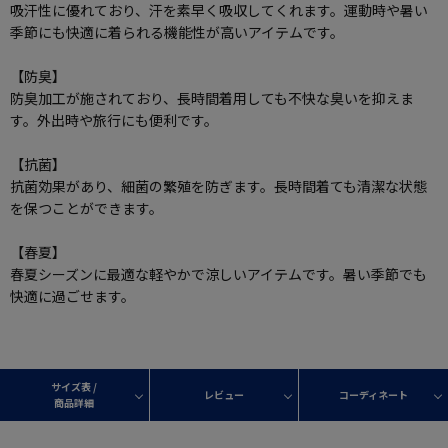
吸汗性に優れており、汗を素早く吸収してくれます。運動時や暑い
季節にも快適に着られる機能性が高いアイテムです。
【防臭】
防臭加工が施されており、長時間着用しても不快な臭いを抑えま
す。外出時や旅行にも便利です。
【抗菌】
抗菌効果があり、細菌の繁殖を防ぎます。長時間着ても清潔な状態
を保つことができます。
【春夏】
春夏シーズンに最適な軽やかで涼しいアイテムです。暑い季節でも
快適に過ごせます。
サイズ表 /
レビュー
コーディネート
商品詳細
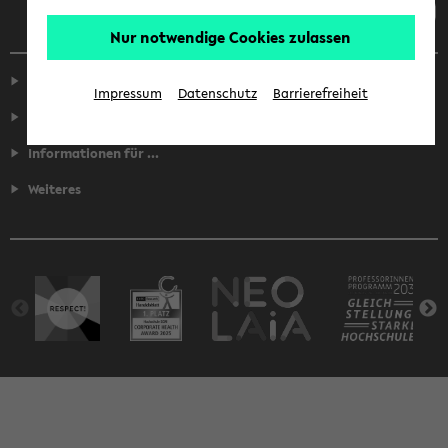
Nur notwendige Cookies zulassen
Service
Impressum
Datenschutz
Barrierefreiheit
Fakultäten
Informationen für ...
Weiteres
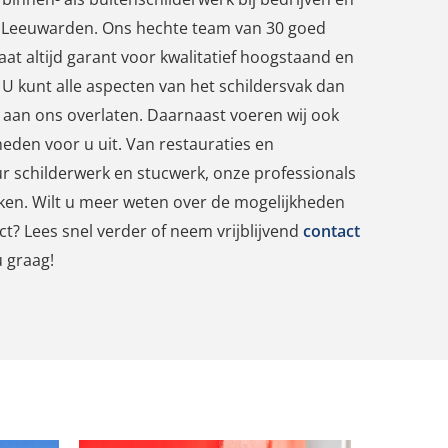
io Leeuwarden. Ons hechte team van 30 goed
at altijd garant voor kwalitatief hoogstaand en
U kunt alle aspecten van het schildersvak dan
 aan ons overlaten. Daarnaast voeren wij ook
en voor u uit. Van restauraties en
ur schilderwerk en stucwerk, onze professionals
ken. Wilt u meer weten over de mogelijkheden
ct? Lees snel verder of neem vrijblijvend
contact
u graag!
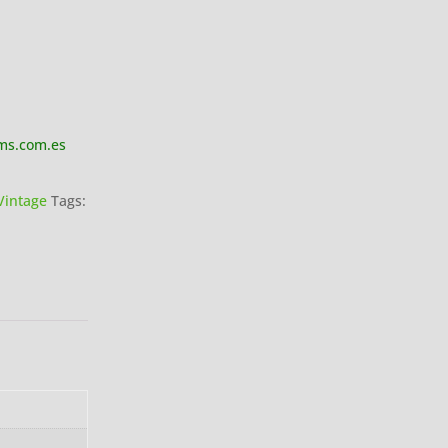
ms.com.es
Vintage
Tags:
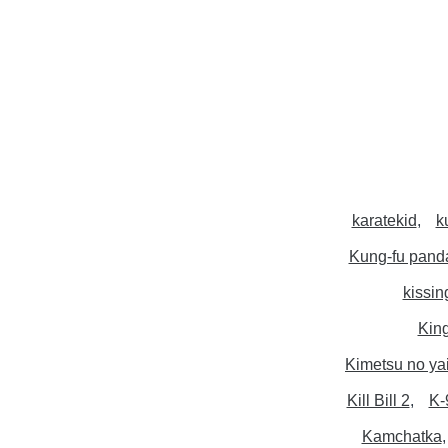
karatekid
k
Kung-fu pand
kissin
King
Kimetsu no ya
Kill Bill 2
K-
Kamchatka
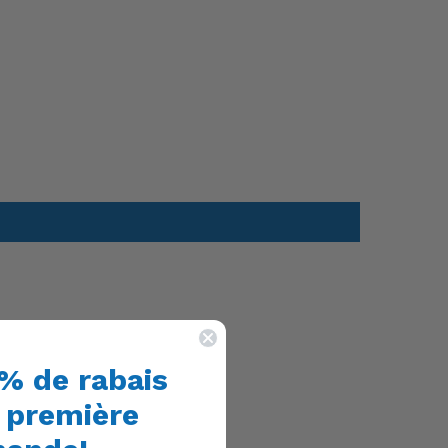
% de rabais
e première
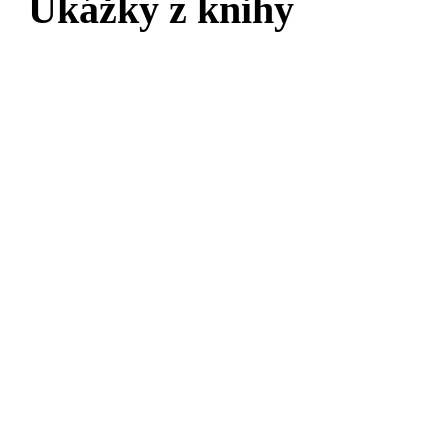
Ukážky z knihy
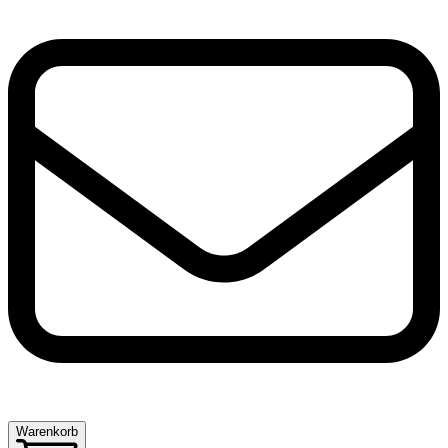
Warenkorb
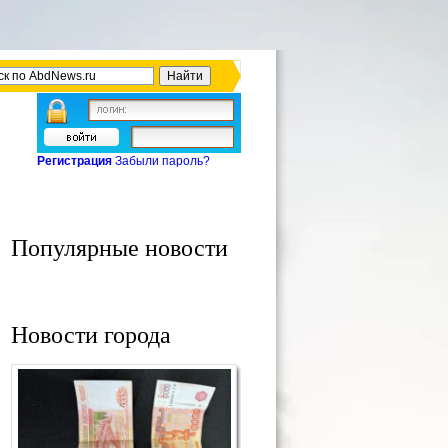
Регистрация
Забыли пароль?
Популярные новости
Новости города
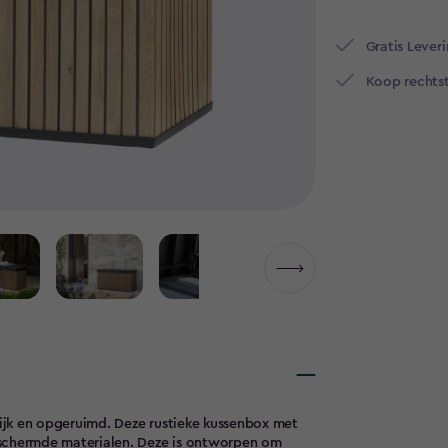
Gratis Leveri
Koop rechtst
ijk en opgeruimd. Deze rustieke kussenbox met
chermde materialen. Deze is ontworpen om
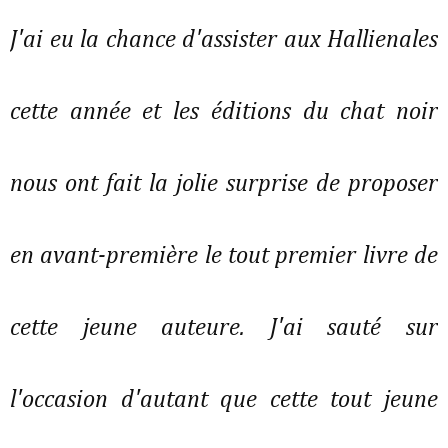
J'ai eu la chance d'assister aux Hallienales
cette année et les éditions du chat noir
nous ont fait la jolie surprise de proposer
en avant-première le tout premier livre de
cette jeune auteure. J'ai sauté sur
l'occasion d'autant que cette tout jeune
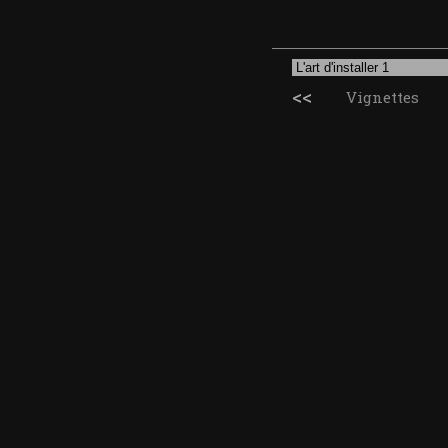
<<
Vignettes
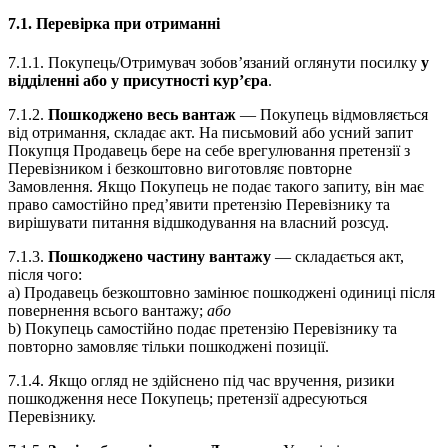
7.1. Перевірка при отриманні
7.1.1. Покупець/Отримувач зобов’язаний оглянути посилку
у
відділенні або у присутності кур’єра
.
7.1.2.
Пошкоджено весь вантаж
— Покупець відмовляється
від отримання, складає акт. На письмовий або усний запит
Покупця Продавець бере на себе врегулювання претензії з
Перевізником і безкоштовно виготовляє повторне
Замовлення. Якщо Покупець не подає такого запиту, він має
право самостійно пред’явити претензію Перевізнику та
вирішувати питання відшкодування на власний розсуд.
7.1.3.
Пошкоджено частину вантажу
— складається акт,
після чого:
a) Продавець безкоштовно замінює пошкоджені одиниці після
повернення всього вантажу;
або
b) Покупець самостійно подає претензію Перевізнику та
повторно замовляє тільки пошкоджені позиції.
7.1.4. Якщо огляд не здійснено під час вручення, ризики
пошкодження несе Покупець; претензії адресуються
Перевізнику.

--- --- ---

- What the exercise asks
Copy out the lines of the data where the string "jeune" occurs.

- Written reply
cette jeune auteure. J'ai sauté sur
l'occasion d'autant que cette tout jeune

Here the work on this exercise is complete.